Sartre was writing in 1946, with the confusion of World War II fresh in everyone's minds. But the ideas expounded by Hoerderer, who represents the playwright, are as valid today in a country torn by class conflict. If chaos is to be prevented--a chaos so debilitating as to leave the country open to domination by opportunistic aggressors--then social and philosophical differences must be put aside: different factions must agree to disagree. Human lives are more important than abstract principles, and the end justifies the means when the end is the preservation of peace. As Hoerderer says, "Purity is an idea for a yogi or a monk. Intellectuals and bourgeois anarchists use it as a pretext for doing nothing. Well, I have dirty hands. What did you hope? Do you think that one can govern innocently?" Hoerderer's discourse (as well as his insight into the real source of Hugo's discontent) stirs conviction even in the frivolous Jessica.
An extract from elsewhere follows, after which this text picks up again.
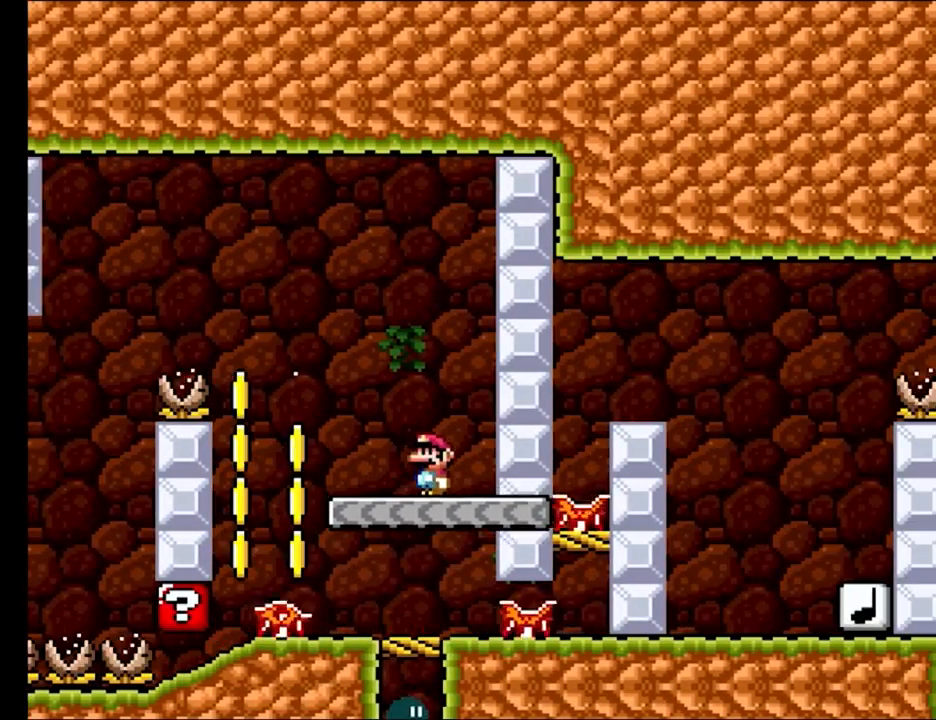
{"buttons": ["A", "X"], "events": [[200, "A", "down"]]}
Hugo resists the truth about himself and the ideas he's adopted, however. "You talk too much," a true-believer party member observes of him. "He thinks with his head!" one of Hoerderer's bodyguards says accusingly. And a thinker cannot stop himself from thinking (one of the chief reasons for using psychopaths or imbeciles as assassins). Killing a human being is never easy, but committing a meaningless murder will drive any thinker to suicide.
All this can be found in Sartre's 55-page essay, "Materialism and Revolution," but plowing through that dense manifesto can't match the experience of watching Mary-Arrchie's wryly humorous, eminently entertaining production of this difficult and rarely performed play. Former New Criminal Jeff Bek has broken with that troupe's slam-bang style to direct a show as intellectually satisfying as it is emotionally engaging and kinetically stimulating. Veteran actor Michael McNeal conveys patriarchal gravity and wisdom in the complicated role of Hoerderer, which contrasts nicely with the sensitive vulnerability of Christine Ashe's Jessica. Stealing every scene in which they appear are Turk Muller and Frederick Husar as a pair of bodyguards whose combined height is just under 13 feet and combined weight just under 500 pounds. Christopher Scheithe as a Patton-like general, Dan Weissmann as an effete prince regent, India Whiteside as a big-sisterly party member, and Richard Cotovsky as a robot-brained saboteur provide able support. At the center is the naive Hugo, played by Armando Gutierrez with an adolescent intensity that's perfect. Bill Cusack has designed a multiple-screen set that expands and contracts with Hugo's universe, and Stacy Ellen Rich's costumes reflect the conflict between the clarity of Hoerderer's world and the confusion of Hugo and Jessica's.
A three-hour play may seem daunting, but Mary-Arrchie's production makes the experience far more fun than the same amount of time spent reading "Materialism and Revolution" would be. And there's no quiz.